(Stored data entries)
------------------------------

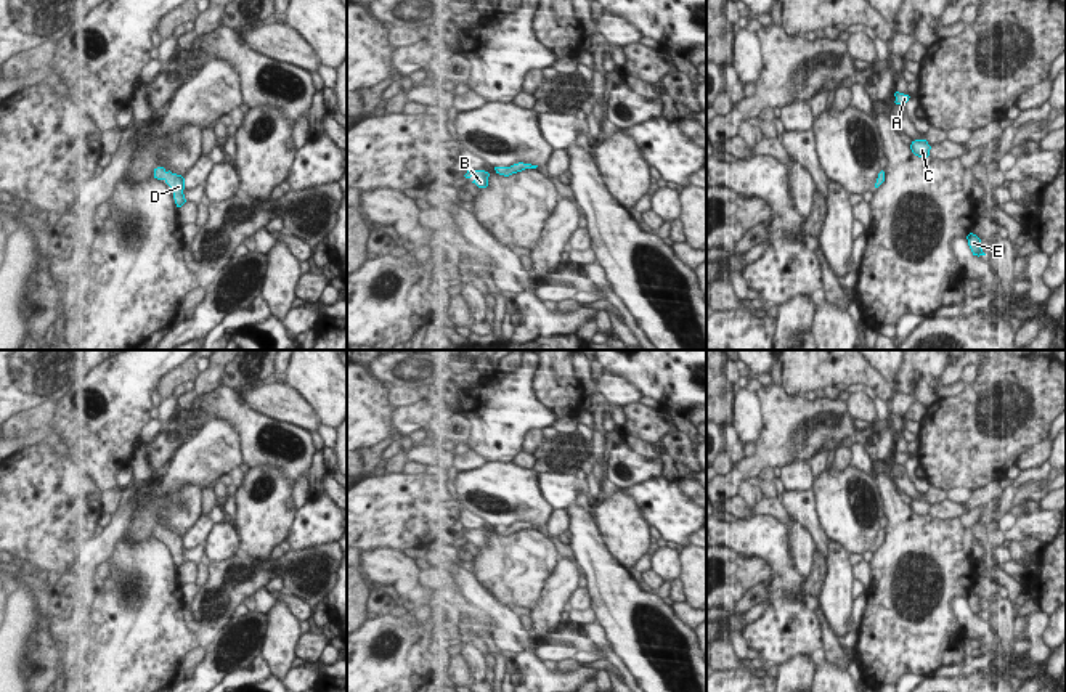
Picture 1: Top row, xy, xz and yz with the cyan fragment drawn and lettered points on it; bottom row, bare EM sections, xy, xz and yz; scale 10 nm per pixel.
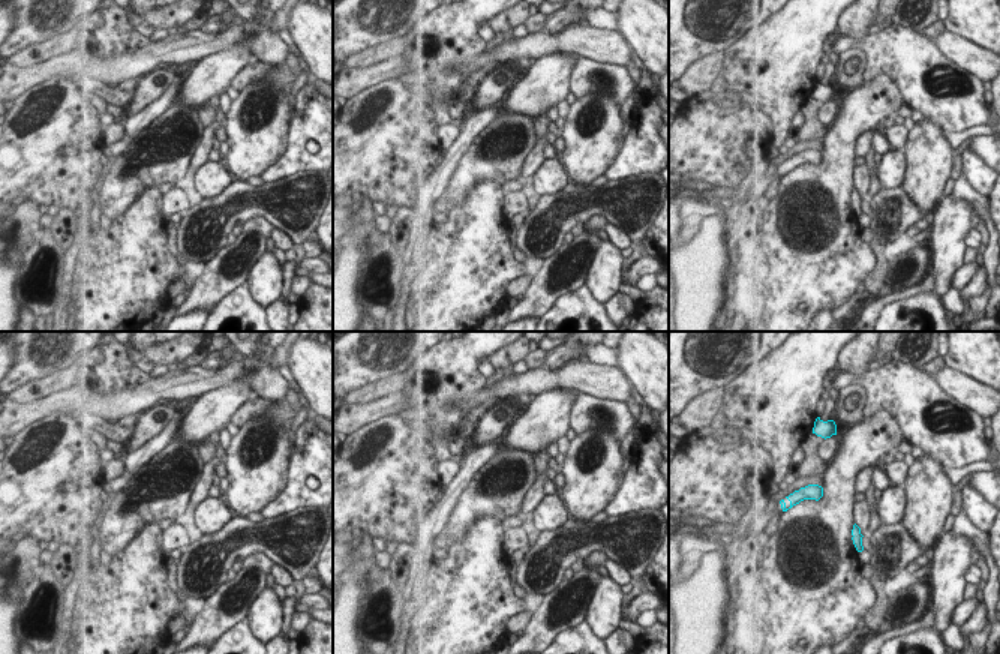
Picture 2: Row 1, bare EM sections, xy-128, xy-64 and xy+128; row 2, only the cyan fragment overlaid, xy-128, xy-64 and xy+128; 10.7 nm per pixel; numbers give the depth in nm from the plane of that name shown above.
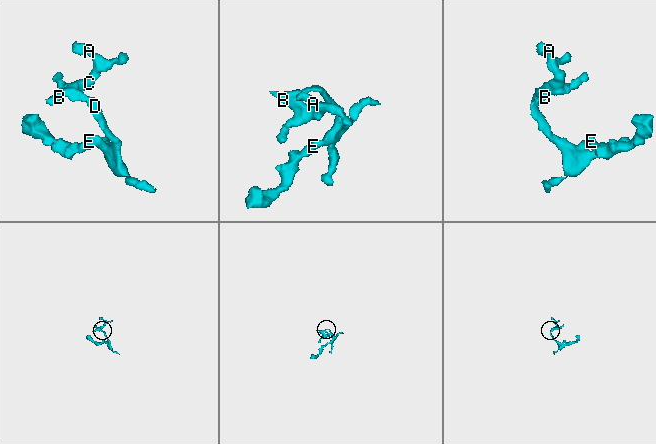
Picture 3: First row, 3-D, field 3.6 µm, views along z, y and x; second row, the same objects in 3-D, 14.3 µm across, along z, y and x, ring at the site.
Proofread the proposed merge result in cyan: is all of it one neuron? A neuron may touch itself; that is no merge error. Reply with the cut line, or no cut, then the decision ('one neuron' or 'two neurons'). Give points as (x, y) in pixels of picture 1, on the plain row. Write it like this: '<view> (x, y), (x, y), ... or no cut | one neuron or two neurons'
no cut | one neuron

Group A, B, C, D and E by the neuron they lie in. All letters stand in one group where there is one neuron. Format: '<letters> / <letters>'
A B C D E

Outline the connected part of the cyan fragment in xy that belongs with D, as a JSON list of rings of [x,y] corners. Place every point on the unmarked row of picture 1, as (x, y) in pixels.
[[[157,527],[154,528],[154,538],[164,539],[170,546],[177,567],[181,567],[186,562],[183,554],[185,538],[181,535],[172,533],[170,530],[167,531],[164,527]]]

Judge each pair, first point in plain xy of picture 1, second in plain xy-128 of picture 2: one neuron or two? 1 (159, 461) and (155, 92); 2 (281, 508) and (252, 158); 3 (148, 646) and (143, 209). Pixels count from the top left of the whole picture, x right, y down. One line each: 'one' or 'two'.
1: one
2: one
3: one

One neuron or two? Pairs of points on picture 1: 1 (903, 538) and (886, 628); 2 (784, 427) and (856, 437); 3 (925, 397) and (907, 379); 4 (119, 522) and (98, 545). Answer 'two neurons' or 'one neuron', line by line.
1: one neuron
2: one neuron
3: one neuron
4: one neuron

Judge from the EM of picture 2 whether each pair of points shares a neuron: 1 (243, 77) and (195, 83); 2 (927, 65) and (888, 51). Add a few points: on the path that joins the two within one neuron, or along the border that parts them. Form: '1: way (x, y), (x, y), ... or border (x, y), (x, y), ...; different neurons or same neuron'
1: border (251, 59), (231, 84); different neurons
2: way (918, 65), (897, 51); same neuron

------------------------------

> **Work task**
The total of lines in the data that contain "bare" is all you should give.

> **Output**
2